Pascal Quignard. – Je suis en désaccord complet avec ce que vous dites. Hélas, je n’ai qu’une main droite. Et chaque livre, autant que je l’écris, teste pour l’entièreté de ma vie, reconfigurant un nouveau passé. Mon premier livre portait sur la Délie de Scève, sur la tentative de nommer la personne qu’on aime. Il me semble que les Escaliers de Chambord ont refait le même chemin. D’où ces scènes de « silences », que j’ai effectivement vécues enfant.

Jean-Pierre Salgas. – Dans le même texte, l’écrivain flaubertien que vous êtes se saisit de Stendhal comme étendard, renouant avec une manière de combattre la modernité, votre héritage pourtant, lourdement hypothéquée par les « hussards »… Je peux me tromper.

Pascal Quignard. – Il n’y a pas un gramme d’anti-intellectualisme dans ma position. J’ai le plus grand plaisir à lire Canetti, Bataille, Ricoeur, Redfield, Bourdieu, toutes les oeuvres animées par une grande passion intellectuelle… Je ne serai antithéoricien que face à des pensées dessoudées de leur objet, pour qui penser n’est pas vivre. Alors, Stendhal : le Stendhal que j’aime est le Stendhal qui est en guerre ouverte avec la mélancolie. Celui qui est en porte à faux avec son temps, irreligieux, indépendant, amoureux, polytrope. Le Flaubert que je n’aime pas est le courtisan monostyle, celui qui a sur sa cheminée un buste de Bouddha qui conduit en droite ligne à Leconte de Lisle et à Marguerite Yourcenar.

Jean-Pierre Salgas. – Vous vous sentez concerné par les débats qui courent, sur la pensée dans le roman, de Sartre à Deleuze, et de Musil à Kundera ?

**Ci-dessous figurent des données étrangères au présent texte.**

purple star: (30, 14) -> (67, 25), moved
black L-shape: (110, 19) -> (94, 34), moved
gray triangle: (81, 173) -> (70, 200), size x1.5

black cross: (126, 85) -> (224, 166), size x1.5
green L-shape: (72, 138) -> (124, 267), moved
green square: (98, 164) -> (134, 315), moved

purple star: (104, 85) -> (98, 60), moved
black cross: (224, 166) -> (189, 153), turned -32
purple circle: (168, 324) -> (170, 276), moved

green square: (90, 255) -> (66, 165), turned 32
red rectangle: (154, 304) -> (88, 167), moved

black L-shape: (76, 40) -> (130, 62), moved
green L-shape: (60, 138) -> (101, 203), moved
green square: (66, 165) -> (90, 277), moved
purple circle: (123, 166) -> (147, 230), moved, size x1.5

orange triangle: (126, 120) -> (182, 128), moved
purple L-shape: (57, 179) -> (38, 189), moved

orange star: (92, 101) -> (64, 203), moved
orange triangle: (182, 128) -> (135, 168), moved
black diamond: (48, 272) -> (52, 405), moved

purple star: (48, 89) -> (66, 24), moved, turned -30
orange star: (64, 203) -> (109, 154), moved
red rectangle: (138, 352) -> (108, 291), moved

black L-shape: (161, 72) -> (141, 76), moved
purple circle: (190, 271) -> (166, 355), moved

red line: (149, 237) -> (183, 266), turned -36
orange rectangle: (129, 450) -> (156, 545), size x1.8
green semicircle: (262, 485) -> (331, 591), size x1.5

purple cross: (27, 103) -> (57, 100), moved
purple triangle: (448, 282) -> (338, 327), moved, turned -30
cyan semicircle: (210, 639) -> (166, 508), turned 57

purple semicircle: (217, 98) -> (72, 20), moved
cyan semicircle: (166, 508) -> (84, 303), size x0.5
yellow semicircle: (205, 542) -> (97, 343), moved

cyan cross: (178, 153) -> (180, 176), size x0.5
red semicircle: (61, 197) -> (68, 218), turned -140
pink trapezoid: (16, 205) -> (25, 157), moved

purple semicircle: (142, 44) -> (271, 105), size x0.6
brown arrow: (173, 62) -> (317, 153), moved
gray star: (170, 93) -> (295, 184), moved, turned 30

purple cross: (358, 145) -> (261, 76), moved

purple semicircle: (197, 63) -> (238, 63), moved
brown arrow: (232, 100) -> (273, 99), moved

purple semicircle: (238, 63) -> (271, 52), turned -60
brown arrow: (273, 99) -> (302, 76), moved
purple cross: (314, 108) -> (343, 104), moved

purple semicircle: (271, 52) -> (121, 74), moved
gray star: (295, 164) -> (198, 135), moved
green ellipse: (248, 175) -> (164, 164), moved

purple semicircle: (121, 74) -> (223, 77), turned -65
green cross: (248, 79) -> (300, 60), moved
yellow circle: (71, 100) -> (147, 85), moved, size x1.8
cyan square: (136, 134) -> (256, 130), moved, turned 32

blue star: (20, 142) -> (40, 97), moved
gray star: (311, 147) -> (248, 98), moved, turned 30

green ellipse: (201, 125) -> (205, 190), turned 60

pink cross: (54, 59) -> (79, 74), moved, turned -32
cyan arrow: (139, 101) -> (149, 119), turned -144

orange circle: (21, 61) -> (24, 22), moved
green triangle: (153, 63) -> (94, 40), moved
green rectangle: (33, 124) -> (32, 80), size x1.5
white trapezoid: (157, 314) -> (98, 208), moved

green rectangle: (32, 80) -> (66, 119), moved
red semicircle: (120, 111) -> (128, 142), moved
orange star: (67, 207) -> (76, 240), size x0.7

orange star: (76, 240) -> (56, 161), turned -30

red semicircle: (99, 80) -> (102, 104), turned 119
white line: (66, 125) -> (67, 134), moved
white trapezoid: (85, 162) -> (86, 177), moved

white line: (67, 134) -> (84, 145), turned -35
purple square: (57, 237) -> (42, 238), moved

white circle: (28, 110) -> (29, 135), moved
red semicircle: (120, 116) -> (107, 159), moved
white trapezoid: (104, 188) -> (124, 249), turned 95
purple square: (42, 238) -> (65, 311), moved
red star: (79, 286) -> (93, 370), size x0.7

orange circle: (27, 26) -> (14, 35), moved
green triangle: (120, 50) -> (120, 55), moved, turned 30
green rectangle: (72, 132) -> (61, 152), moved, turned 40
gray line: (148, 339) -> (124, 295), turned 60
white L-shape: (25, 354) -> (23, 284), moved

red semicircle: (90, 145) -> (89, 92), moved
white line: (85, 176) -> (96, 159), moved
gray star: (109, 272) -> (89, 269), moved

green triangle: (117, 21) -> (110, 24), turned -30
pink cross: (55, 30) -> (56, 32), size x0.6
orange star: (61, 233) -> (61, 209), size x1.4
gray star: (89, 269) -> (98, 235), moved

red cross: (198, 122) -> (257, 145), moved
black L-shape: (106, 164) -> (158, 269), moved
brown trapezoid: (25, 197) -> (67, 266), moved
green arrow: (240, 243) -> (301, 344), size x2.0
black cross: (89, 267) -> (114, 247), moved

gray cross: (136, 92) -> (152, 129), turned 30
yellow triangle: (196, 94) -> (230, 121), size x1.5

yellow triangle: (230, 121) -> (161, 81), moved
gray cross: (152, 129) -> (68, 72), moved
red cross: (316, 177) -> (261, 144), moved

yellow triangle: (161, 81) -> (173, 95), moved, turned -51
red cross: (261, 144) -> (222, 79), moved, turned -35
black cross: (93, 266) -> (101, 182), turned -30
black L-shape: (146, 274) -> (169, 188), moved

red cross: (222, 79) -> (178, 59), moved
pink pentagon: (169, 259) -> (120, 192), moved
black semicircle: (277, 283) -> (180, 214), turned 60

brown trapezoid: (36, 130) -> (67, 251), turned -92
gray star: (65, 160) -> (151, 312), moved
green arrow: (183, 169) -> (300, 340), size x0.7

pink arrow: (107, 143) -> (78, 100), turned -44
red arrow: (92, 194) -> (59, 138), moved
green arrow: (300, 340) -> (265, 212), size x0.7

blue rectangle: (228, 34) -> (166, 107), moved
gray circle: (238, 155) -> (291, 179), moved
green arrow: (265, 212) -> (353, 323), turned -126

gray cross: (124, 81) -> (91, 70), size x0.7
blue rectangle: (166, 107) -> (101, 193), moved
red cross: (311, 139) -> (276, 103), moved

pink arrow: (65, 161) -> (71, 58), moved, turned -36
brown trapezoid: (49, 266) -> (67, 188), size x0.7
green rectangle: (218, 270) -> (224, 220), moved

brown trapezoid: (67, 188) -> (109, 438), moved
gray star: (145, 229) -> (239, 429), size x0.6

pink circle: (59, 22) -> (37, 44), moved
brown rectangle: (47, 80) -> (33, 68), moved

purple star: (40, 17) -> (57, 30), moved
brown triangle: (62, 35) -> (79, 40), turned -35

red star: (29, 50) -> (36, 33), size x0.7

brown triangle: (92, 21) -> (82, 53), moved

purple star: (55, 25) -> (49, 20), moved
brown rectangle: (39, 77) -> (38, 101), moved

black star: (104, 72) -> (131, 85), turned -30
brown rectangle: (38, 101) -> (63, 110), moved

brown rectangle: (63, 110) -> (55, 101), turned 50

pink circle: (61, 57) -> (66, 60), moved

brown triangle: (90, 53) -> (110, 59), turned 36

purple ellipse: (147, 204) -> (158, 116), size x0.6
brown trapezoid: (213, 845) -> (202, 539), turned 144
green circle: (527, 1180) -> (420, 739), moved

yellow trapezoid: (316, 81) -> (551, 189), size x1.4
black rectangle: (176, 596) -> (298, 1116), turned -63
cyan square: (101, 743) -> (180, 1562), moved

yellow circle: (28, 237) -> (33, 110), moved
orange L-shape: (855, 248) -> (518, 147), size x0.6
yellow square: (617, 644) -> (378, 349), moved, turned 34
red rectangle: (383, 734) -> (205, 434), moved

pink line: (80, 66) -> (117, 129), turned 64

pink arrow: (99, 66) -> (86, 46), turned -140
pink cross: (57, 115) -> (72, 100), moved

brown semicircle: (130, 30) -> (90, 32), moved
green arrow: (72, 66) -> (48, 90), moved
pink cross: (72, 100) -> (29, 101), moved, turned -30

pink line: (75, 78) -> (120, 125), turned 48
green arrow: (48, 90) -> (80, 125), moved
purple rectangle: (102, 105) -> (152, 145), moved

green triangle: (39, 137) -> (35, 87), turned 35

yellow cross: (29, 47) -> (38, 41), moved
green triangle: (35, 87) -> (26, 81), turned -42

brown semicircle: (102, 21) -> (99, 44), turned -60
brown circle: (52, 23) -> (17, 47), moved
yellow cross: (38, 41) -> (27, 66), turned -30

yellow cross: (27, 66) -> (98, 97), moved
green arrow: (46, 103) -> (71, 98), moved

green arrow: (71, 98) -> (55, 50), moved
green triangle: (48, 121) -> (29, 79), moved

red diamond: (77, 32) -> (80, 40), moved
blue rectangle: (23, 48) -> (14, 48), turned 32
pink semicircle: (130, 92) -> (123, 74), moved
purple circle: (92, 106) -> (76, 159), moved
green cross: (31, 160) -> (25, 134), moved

Pascal Quignard. – Pas du tout. Car même dans les Petits Traités, je ne crois pas que j’affectionne un genre. Sinon pour le pervertir. La seule chose que je cherche, c’est le non-genre qui permette l’intégration du noétique, de l’affectif, etc. Il n’y a pas de genre privilégié. Ecrire n’est pas un choix mais un symptôme. Ce n’est pas mon métier, c’est ma vie. Le langage est auto-traduction de tout. S’il permet de supprimer le poids d’un prénom, d’une culture, d’une société, alors il joue sa fonction vivante. Je ne vois pas de différence de ce point de vue entre un conte pour enfants, le Parmenide ou les Liaisons dangereuses. C’est la même quête pour tâtonner toujours plus profond dans le noir.